WHAT IS EXPECTED
Select all lines holding the word "pacchi" from the entries that follow.

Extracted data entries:
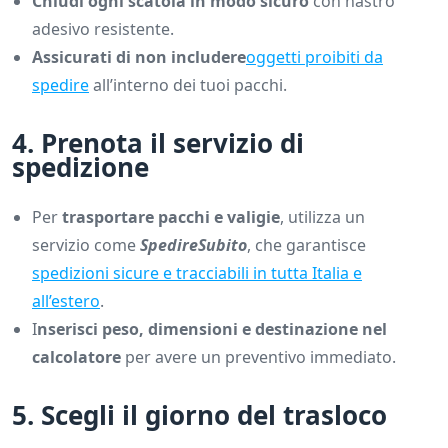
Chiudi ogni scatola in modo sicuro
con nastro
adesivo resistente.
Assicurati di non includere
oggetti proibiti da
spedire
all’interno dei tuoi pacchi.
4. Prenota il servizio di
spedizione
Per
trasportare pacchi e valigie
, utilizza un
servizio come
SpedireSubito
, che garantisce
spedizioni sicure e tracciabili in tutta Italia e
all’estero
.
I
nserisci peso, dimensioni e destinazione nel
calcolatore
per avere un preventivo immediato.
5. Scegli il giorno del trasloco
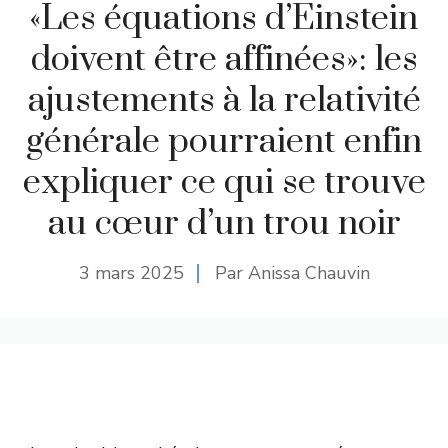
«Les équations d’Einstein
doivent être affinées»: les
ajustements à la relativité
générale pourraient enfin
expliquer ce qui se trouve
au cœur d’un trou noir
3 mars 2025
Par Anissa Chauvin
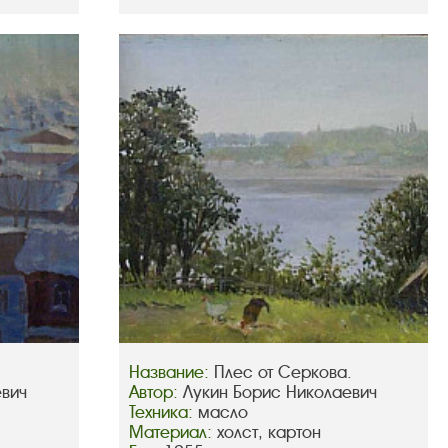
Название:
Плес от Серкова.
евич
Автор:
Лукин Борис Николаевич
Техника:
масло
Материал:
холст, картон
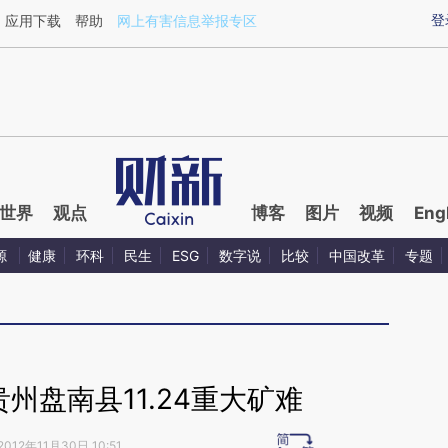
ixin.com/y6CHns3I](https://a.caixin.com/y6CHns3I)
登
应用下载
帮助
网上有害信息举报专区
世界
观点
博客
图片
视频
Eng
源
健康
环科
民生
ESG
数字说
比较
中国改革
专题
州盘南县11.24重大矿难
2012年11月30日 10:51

WRITTEN SOLUTION
all’interno dei tuoi pacchi.
trasportare pacchi e valigie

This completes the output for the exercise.